__Sua tarefa__:
Cite, sem alterar nada, as linhas a partir daquela que contém "Rugăciunea inimii" até a última linha, incluindo ambas. Deixe as imagens de fora.

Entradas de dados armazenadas
=-=-=
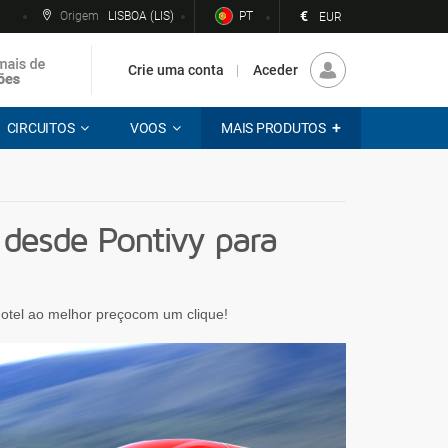
€
Origem
LISBOA (LIS)
PT
EUR
Crie uma conta
Aceder
CIRCUITOS
VOOS
MAIS PRODUTOS
desde Pontivy para
 hotel ao melhor preçocom um clique!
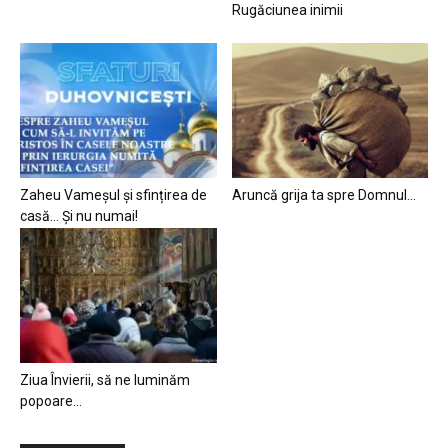
Rugăciunea inimii
Zaheu Vameșul și sfințirea de
Aruncă grija ta spre Domnul…
casă… Și nu numai!
Ziua Învierii, să ne luminăm
popoare…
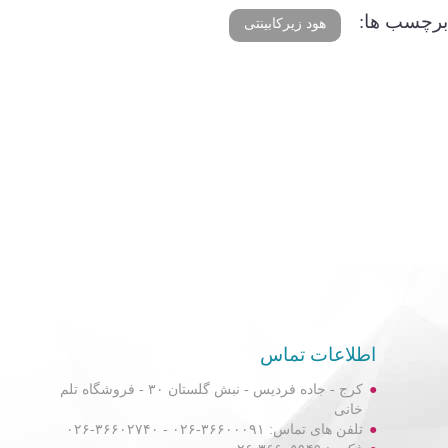
برچسب ها:
هود زیرکابینتی
اطلاعات تماس
کرج - جاده فردیس - نبش گلستان ۳۰ - فروشگاه تلم
خانی
تلفن های تماس: ۳۶۶۰۰۰۹۱-۰۲۶ - ۳۶۶۰۲۷۴۰-۰۲۶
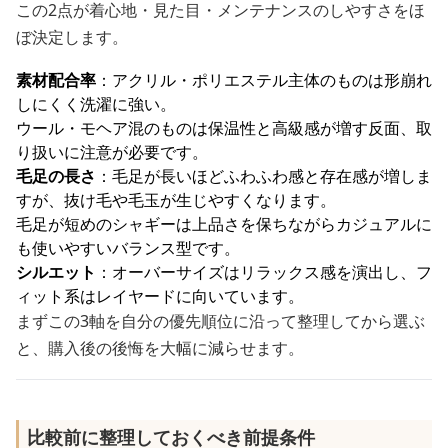
この2点が着心地・見た目・メンテナンスのしやすさをほ
ぼ決定します。
素材配合率
：アクリル・ポリエステル主体のものは形崩れ
しにくく洗濯に強い。
ウール・モヘア混のものは保温性と高級感が増す反面、取
り扱いに注意が必要です。
毛足の長さ
：毛足が長いほどふわふわ感と存在感が増しま
すが、抜け毛や毛玉が生じやすくなります。
毛足が短めのシャギーは上品さを保ちながらカジュアルに
も使いやすいバランス型です。
シルエット
：オーバーサイズはリラックス感を演出し、フ
ィット系はレイヤードに向いています。
まずこの3軸を自分の優先順位に沿って整理してから選ぶ
と、購入後の後悔を大幅に減らせます。
比較前に整理しておくべき前提条件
=-=-=
__Sua resposta__:
Rugăciunea inimii
Zaheu Vameșul și sfințirea de
Aruncă grija ta spre Domnul…
casă… Și nu numai!
Ziua Învierii, să ne luminăm
popoare…
برچسب ها:
هود زیرکابینتی
اطلاعات تماس
کرج - جاده فردیس - نبش گلستان ۳۰ - فروشگاه تلم
خانی
تلفن های تماس: ۳۶۶۰۰۰۹۱-۰۲۶ - ۳۶۶۰۲۷۴۰-۰۲۶
この2点が着心地・見た目・メンテナンスのしやすさをほ
ぼ決定します。
素材配合率
：アクリル・ポリエステル主体のものは形崩れ
しにくく洗濯に強い。
ウール・モヘア混のものは保温性と高級感が増す反面、取
り扱いに注意が必要です。
毛足の長さ
：毛足が長いほどふわふわ感と存在感が増しま
すが、抜け毛や毛玉が生じやすくなります。
毛足が短めのシャギーは上品さを保ちながらカジュアルに
も使いやすいバランス型です。
シルエット
：オーバーサイズはリラックス感を演出し、フ
ィット系はレイヤードに向いています。
まずこの3軸を自分の優先順位に沿って整理してから選ぶ
と、購入後の後悔を大幅に減らせます。
比較前に整理しておくべき前提条件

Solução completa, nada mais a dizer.